CONSIGNE: Prolongez le passage sur le commerce à Ramatoulaye pendant le Mouloud en reprenant juste après sa dernière phrase.

Son voisin, Salam, lui, est spécialisé dans la vente des boubous, des bonnets et des chapelets. Il dit toujours s’en tirer à bon compte depuis qu’il a connu la route de Ramatoulaye. Kadio Moussa, comme beaucoup d’autres, s’adonne à la vente de la friperie. Les prix sont standards, "200 F à prendre ou à laisser", répète-t-il sans cesse à ses clients. Selon ses aveux, Ramatoulaye est une mine d’or pour lui. A vrai dire, dans le bled, toutes les marchandises convoitées sont disponibles, sauf la boisson alcoolisée. Autre interdit, on ne fume pas aux alentours de la mosquée et à côté du palais du cheick, et donc il faut parcourir une distance de 800 m pour rencontrer les vendeurs de cigarette.

L’une des activités lucratives à Ramatoulaye est la restauration. Du coup, beaucoup de personnes (femmes et hommes) se transforment en restaurateurs en l’espace d’une journée. Vendeuse de pagnes et d’objets plastiques au marché du secteur 10 à Ouahigouya, Mme Ouédraogo Aminata a abandonné son commerce habituel pour devenir restauratrice à Ramatoulaye. Arrivée depuis le jeudi 6 avril 2006, avec une recette d’environ 10 000 F/jour, Aminata reconnaît qu’au bout du compte, le secteur est juteux pendant la période du Mouloud.

Escomptant la protection divine, les gens se bousculent sur les grillades cuisinées dans les nuages de poussière. Au même moment, les vendeurs d’eau se remplissent les poches. Le prix de la barique se négocie entre 1500 et 2000 F. "A leur départ, des commerçants viennent me saluer tout en manifestant leur joie d’avoir écoulé leurs marchandises ; un d’entre eux m’a confié avoir fait une recette de 6 millions ici", soutient le cheick.

Et de continuer : "Mon souci, c’est le bonheur des gens, la plupart des pèlerins viennent pour chercher des solutions à leurs problèmes et s’ils trouvent immédiatement la solution, ça montre vraiment la notoriété du coin, et il faut bien qu’il y ait un intérêt qui pousse les gens à venir". Mais là où le cheick dit être très gêné, c’est concernant le problème d’eau, "crucial au moment des grandes affluences". Il souhaite, de tous ses vœux, du soutien pour installer des points d’eau, car selon lui, l’eau est d’une nécessité vitale, et une spéculation autour de l’eau n’est pas bonne".

EXTRAIT DE DONNÉES:
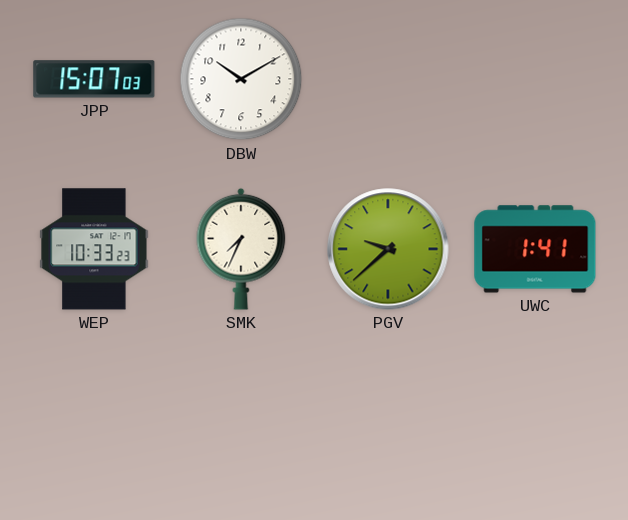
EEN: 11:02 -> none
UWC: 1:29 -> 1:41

RÉPONSE ATTENDUE:
Ramatoulaye est une source de devises pour les transporteurs. "Durant les trois jours, je peux faire 10 fois le voyage Ouahigouya-Ramatoulaye", affirme un conducteur. Des camions mis sous cale pendant longtemps sont remis sur pied à l’approche de la fête. Des conducteurs, venus de la Côte d’Ivoire, parcourent les départements et les villes environnants pour convoyer les gens. Des sommes parallèles qui font le bonheur du chauffeur et des convoyeurs.

Au-delà de l’aspect commerce et prière, le Mouloud est un moment de grandes retrouvailles. "Si vous voyez des gens qui se sont quittés il y a 1 ans, 2 ans, 10 ans, s’empoigner quand ils se rencontrent, on en a souvent les larmes aux yeux ; on ne peut pas finir d’évoquer les aspects positifs du Mouloud", murmure Mohamed Maïga II.

Un bon exemple d’intégration des peuples

Les pèlerins ne sont pas uniquement des gens venus de l’intérieur du Burkina. Nombreux sont ceux qui viennent des pays voisins du Burkina : Ghana, Niger, Nigeria, Togo, Côte d’Ivoire. Et même des pays arabes : Syrie, Algérie, etc. Cette année, la communauté ghanéenne a fait une forte impression. Elle était forte de 300 personnes arrivées depuis le mardi, avec un cortège de plus d’une quinzaine de véhicules. A leur tête, le cheick Salwati, communément appelé cheick du Ghana.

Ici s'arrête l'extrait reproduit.